* [Try it]: Search the material below for the word "Profile". Copy every line that has it.

---

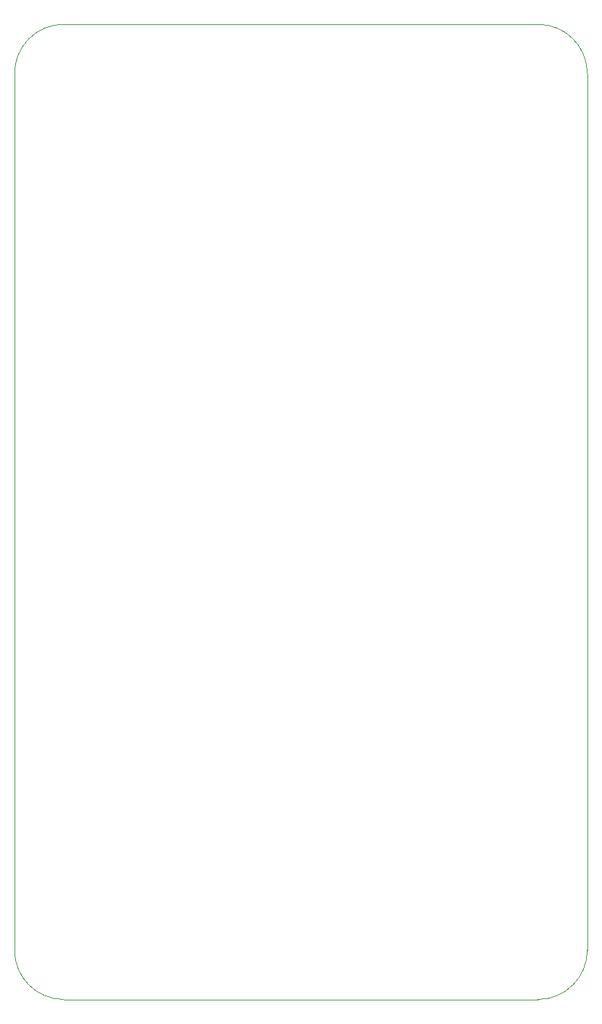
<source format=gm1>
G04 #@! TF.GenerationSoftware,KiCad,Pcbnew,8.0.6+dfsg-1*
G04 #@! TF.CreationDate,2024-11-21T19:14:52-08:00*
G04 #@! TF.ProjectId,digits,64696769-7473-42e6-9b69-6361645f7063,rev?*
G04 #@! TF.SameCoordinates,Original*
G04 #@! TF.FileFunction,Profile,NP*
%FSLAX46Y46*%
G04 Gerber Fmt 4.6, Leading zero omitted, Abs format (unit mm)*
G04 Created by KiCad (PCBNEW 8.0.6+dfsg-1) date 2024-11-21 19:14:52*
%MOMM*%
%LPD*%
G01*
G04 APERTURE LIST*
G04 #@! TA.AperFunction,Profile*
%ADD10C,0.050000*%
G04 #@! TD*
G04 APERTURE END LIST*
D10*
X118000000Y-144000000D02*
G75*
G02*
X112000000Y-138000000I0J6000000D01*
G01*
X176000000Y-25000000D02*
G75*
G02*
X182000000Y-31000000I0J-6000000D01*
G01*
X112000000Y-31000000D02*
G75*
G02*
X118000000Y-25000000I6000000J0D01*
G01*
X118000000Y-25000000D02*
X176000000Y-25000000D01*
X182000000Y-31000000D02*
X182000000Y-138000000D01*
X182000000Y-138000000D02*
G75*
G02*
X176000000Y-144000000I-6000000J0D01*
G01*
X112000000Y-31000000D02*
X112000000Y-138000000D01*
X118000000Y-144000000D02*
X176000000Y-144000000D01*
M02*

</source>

---

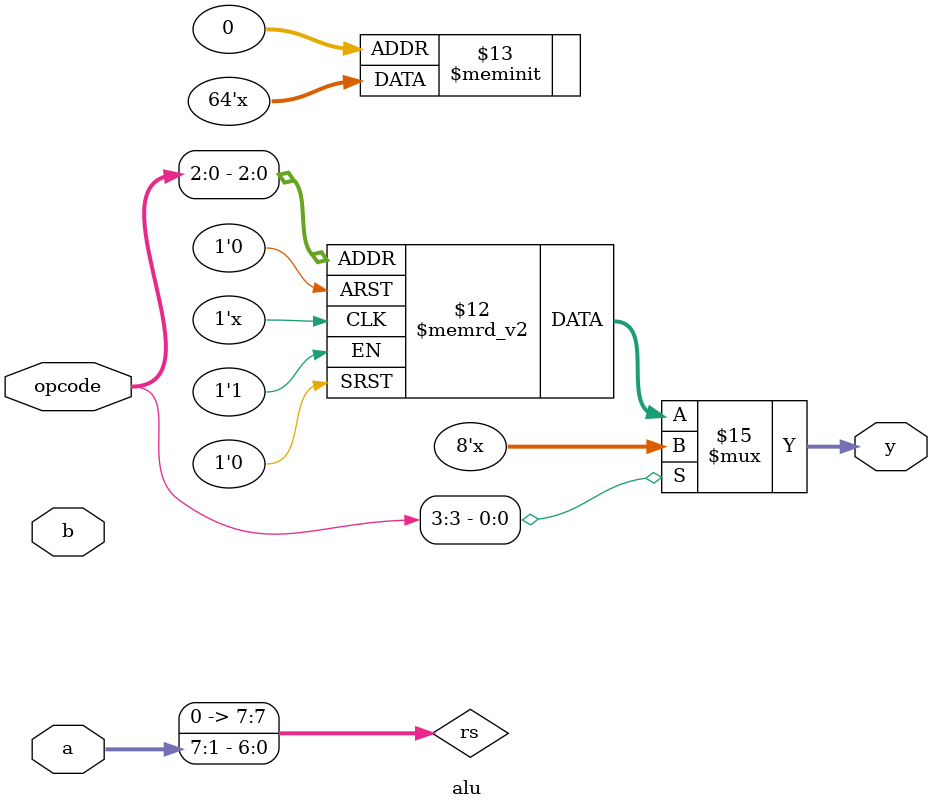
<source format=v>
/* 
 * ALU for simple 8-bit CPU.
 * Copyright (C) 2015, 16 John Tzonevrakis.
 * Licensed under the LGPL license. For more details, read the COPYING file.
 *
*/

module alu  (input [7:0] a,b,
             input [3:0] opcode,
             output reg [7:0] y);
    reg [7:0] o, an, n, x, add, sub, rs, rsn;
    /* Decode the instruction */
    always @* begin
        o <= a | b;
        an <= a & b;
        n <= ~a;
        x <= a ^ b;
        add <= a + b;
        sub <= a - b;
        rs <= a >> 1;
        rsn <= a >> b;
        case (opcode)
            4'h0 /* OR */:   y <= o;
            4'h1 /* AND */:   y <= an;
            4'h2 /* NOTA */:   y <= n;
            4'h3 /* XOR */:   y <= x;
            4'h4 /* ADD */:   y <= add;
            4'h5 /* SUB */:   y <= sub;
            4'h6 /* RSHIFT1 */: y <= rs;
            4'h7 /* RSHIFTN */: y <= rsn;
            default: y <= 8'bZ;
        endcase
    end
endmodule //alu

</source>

---

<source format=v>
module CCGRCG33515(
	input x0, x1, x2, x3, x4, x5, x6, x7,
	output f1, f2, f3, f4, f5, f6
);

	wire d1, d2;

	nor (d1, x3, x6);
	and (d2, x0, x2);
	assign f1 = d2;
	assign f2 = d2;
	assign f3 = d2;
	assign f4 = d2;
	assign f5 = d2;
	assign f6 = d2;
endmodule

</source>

---

* [Exercise response]:
G04 #@! TF.FileFunction,Profile,NP*
G04 #@! TA.AperFunction,Profile*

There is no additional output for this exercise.